In Europe and America, there is very little doubt but that it was the pressure of active feminists (male and female) which was the immediate cause for the main-line Churches to move to ordain women. This has been well documented and is doubted by few. (See e.g., Mark Chaves, Ordaining Women, Harvard University Press, 1997) Theological reasons were given to support what was demanded and then achieved on the basis of human rights doctrines. Biblical exegesis was brought into service of this cause but generally it did violence to the basic meaning of the texts and the analogy of faith for the Bible is irreducibly patriarchal! However, stating this does not negate the fact that many women really and truly have believed, and been encouraged to believe by others, that God was calling them to a presbyterate ministry, and further, in that ministry they have done and continue to do real good pastorally. God is gracious and often is pleased to bless that which is contrary to his Order for his Church.

Because the ordaining of women was clearly an acceptance of human rights in and by the mainline churches, it is both to be linked to other examples of the influence of human rights (e.g., the right to re-marriage in church by divorcees) and further, with them, to setting the mindset where other more examples of human rights claims were seen as required by a progressively liberal church doctrine. (All this has often based on Process Theology where God is presented as in process and thus changing and so the Church has to discern where the change is and go with it!)

It is very clear that the demands and claims of the LesBiGay lobby have worked on and from the stage of Christianized human rights doctrines which were used to cause the entry of theological and practical innovations in church life from the 1960s onwards.
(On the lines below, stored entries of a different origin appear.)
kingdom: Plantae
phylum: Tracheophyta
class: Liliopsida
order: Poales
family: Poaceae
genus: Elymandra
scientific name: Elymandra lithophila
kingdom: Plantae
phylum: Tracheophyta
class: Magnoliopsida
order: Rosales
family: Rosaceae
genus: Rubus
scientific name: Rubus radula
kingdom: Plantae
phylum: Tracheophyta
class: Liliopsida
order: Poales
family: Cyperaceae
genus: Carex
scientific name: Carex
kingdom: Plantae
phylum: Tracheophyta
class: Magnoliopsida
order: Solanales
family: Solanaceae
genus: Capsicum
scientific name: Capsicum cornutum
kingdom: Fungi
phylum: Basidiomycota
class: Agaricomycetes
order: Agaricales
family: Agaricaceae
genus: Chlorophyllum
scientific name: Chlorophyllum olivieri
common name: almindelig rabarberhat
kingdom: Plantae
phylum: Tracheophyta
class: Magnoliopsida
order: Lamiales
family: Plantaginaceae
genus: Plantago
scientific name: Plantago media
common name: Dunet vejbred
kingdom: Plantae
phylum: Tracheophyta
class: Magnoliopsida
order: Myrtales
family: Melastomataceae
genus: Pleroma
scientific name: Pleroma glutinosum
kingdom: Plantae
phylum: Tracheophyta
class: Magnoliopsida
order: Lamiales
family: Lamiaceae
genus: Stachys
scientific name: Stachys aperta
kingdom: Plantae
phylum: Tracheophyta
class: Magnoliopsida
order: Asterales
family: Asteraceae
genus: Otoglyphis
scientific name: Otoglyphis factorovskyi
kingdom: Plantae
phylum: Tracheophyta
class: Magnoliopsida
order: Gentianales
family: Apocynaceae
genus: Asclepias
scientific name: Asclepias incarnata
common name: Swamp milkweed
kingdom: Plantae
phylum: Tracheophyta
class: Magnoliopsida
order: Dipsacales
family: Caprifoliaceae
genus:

It has taken longer for “homosexual rights” to be generally accepted than rights for “heterosexuals” and for women in the mainline churches simply because there is a greater social and cultural resistance to overcome when the topic is what used to be called “sodomy.” (See further for the details my Episcopal Innovations, 1960-2004, from www.anglicanmarketplace.com or 1-800-PBS-1928)

However, it is reasonably clear that the same kind of biblical exegesis and interpretation which has been used to justify the right to remarriage in church and the right of a woman to be a presbyter is that which is used by the advocates of convenanted same-sex partnerships. In the West, it is therefore most likely, in the ethos of human rights which dominates life in general, that a church which changes its received doctrine on marriage and male “headship” is wide open to changing its doctrine on same-sex activities and relationships. It has no leg to stand on to stop at one point or another!

In Africa, especially where there remains strong tribal feeling and where there is the competitive pressure of Islam, the likelihood of the churches which ordain women moving rapidly to blessing same-sex unions is highly unlikely in the immediate future. Yet the human rights ethos and agenda is a very powerful one and no-one has yet clearly shown where are the brakes to apply in order to slow it down. Further, since the Western mainline churches have changed their received ways of biblical interpretation and exegesis because of human rights pressures, it is difficult to know where this approach will lead and what it will justify!

One final point. I worry that the conservative Primates of the Global South do not fully realize just how influential and powerful has been and is the human rights agenda/ ethos in Europe and America, and thus they do not full see that their support of women’s ordination (or their non-opposition to it) is actually contributing in ways that are not too far below the surface to the erosion of the very Faith which they want to maintain and support! Again, not because women are evil and men are good, but because to ordain women is to set aside God’s will in creation and in the new covenant that man is male and female, in that order.